Geçen seneye kadar, Amazon yağmur ormanlarındaki ormansızlaştırma olgusu, son 40 yıl içinde, 184 milyon futbol sahasına karşılık, yani 762.979 kilometre kare (km²) alana ulaştı. Amazon ormanları yalnızca 40 yılda bu kadar alan kaybetti.(7)
Mcdonald’s Amazon ormanlarında kaçak ağaç kesimi yapıyor
Greenpeace, geçenlerde ünlü restoran zinciri McDonalds’ın Amazon ormanlarının kaçak kesimini teşvik ettiğini açıkladı. McDonalds, bölgede tavuk çiftlikleri ve soya üretim alanları açılmasını da destekliyor. Bu da ormanların kesilmesi anlamına geliyor.

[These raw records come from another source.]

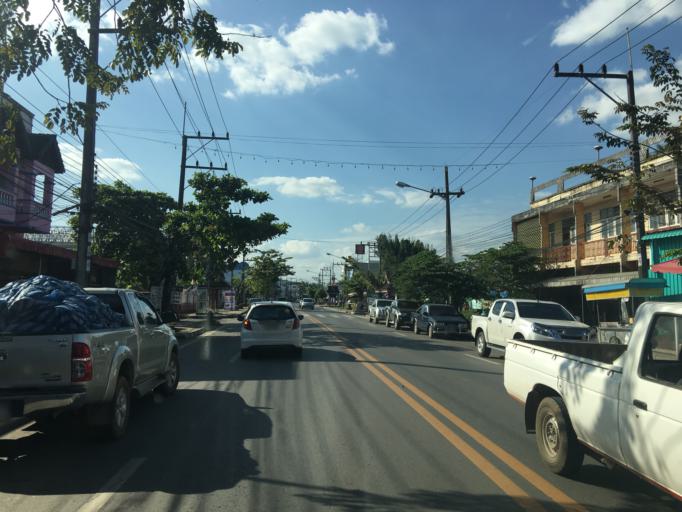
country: TH
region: Phayao
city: Chun
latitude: 19.3411
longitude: 100.1242
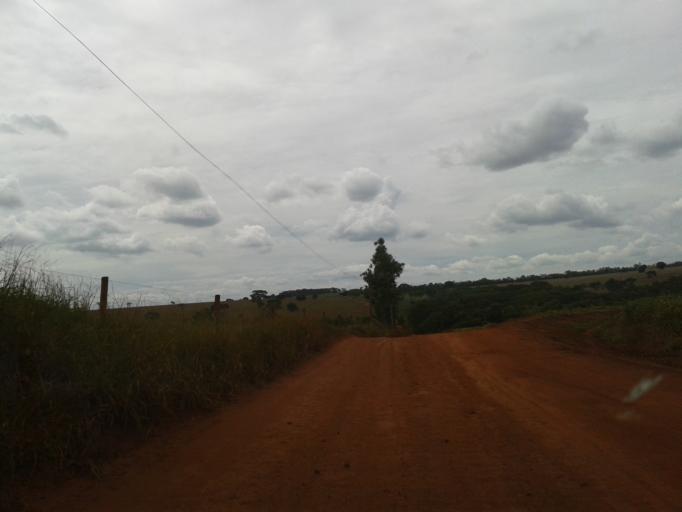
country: BR
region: Minas Gerais
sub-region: Centralina
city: Centralina
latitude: -18.7725
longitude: -49.2207
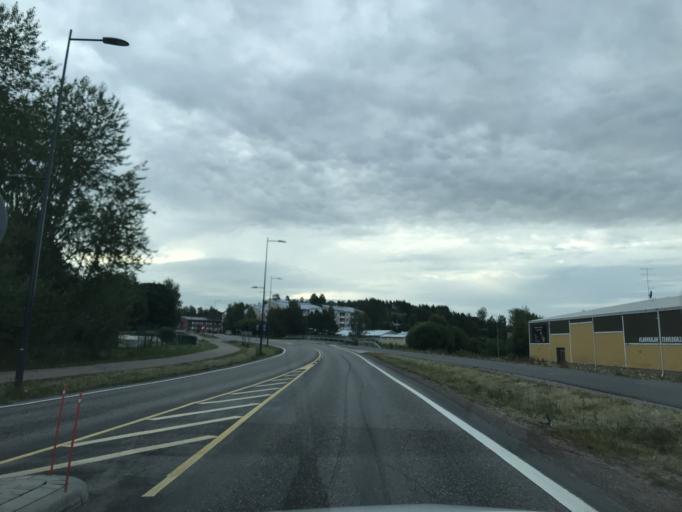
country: FI
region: Uusimaa
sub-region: Helsinki
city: Nurmijaervi
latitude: 60.3792
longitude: 24.7392
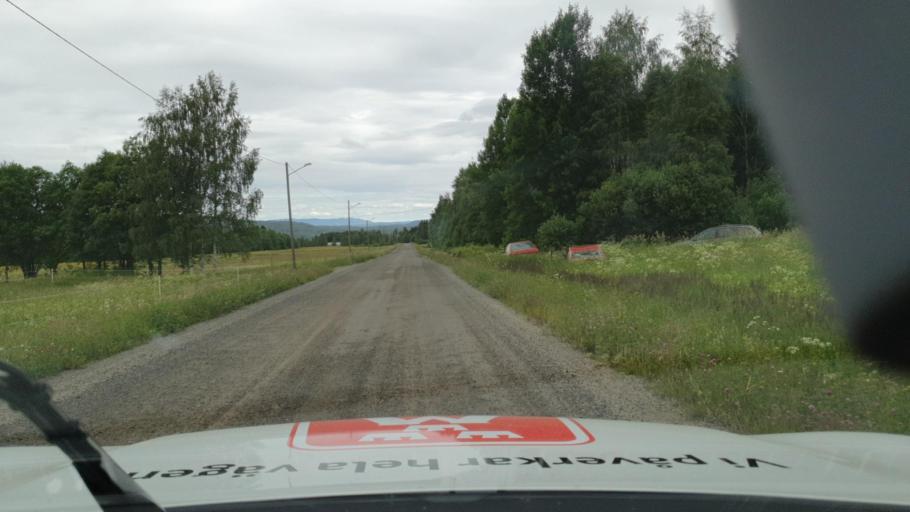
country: SE
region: Vaesterbotten
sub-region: Bjurholms Kommun
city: Bjurholm
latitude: 63.7842
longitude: 19.3777
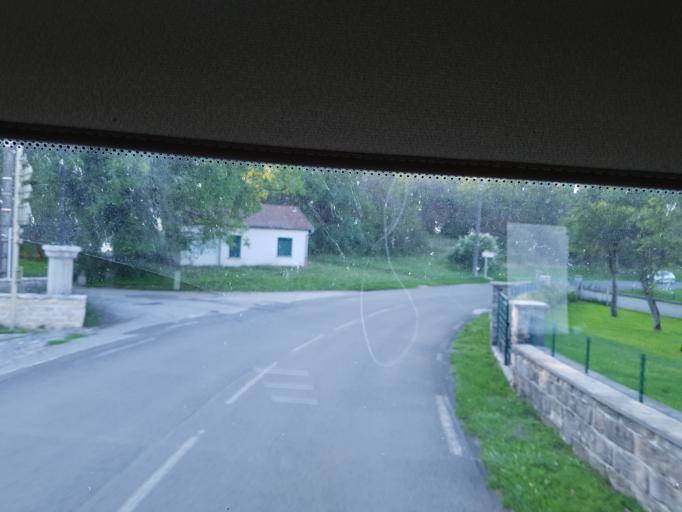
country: FR
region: Franche-Comte
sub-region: Departement du Jura
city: Moirans-en-Montagne
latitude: 46.4035
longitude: 5.6490
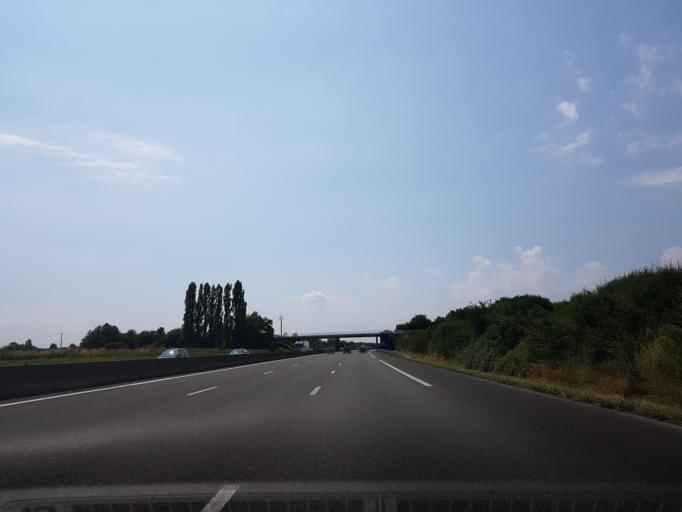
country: FR
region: Ile-de-France
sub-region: Departement des Yvelines
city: Saint-Arnoult-en-Yvelines
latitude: 48.5252
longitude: 1.9074
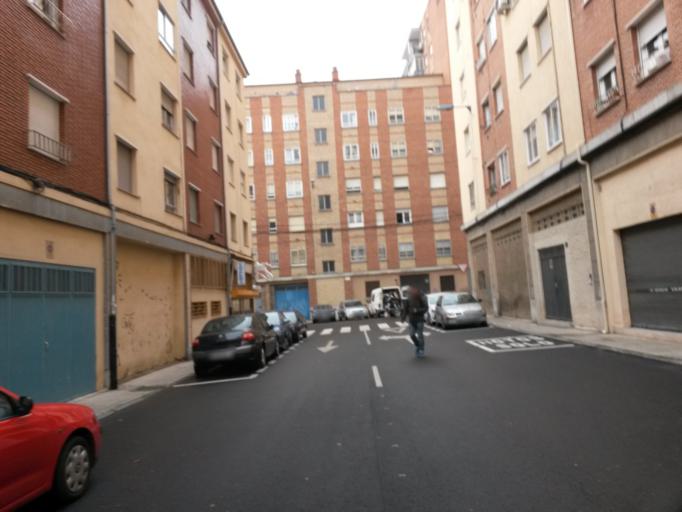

Yani bu ülkede, McDonalds’ta yenilecek tavuk, daha fazla ağacın kesilmesi anlamına geliyor. Yine Greenpeace yeryüzü raporuna göre, sadece son dört yılda 77 bin m² ormanlık alan, kaçak olarak kesilerek tüketilmiş. Amazonlar’dan çıkan kerestenin, yüzde sekseninin kaçak olduğu tespit ediliyor.
2012 yılında çıkarılan Yeni Orman Yasası (Novo Código Florestal) daha çıkmadan once çevreciler, sosyal hareket aktivistleri ile hükümet arasında polemiklere neden olmuştu; yasa tasarısı kaçak ağaç kesimi yapan şirketlerin cezalarının affedilmesini getiriyordu. Bazı çevre orgütleri ve savunucuları, yasanın orman restorasyonu için çaba ve teşvik içermemesinden dolayı bir formalite olmaktan oteye gitmediğini düşünüyorlar.
Şirketler işçileri koleleştiriyor
Bu şirketler, ayrıca işçileri köleleştirerek çalıştırıyorlar. İşin ilginç yanı, kesilen ağaçların geliri onu kesen işçilere değil de, şirketlere gidiyor. Kaçak odun şirketleri o kadar güçlüler ki, bazı devlet görevlilerini bile rüşvetle satın aldıkları saptandı. Bu duruma karşı çıkan yerliler ve onların haklarını savunanlar da öldürülmüşler. Bunların en ünlüsü kuşkusuz sendikacı ve çevre hakları savunucusu Chico Mendes (Francisco Alves Mendes Filho d. 1944 – ö. 1988).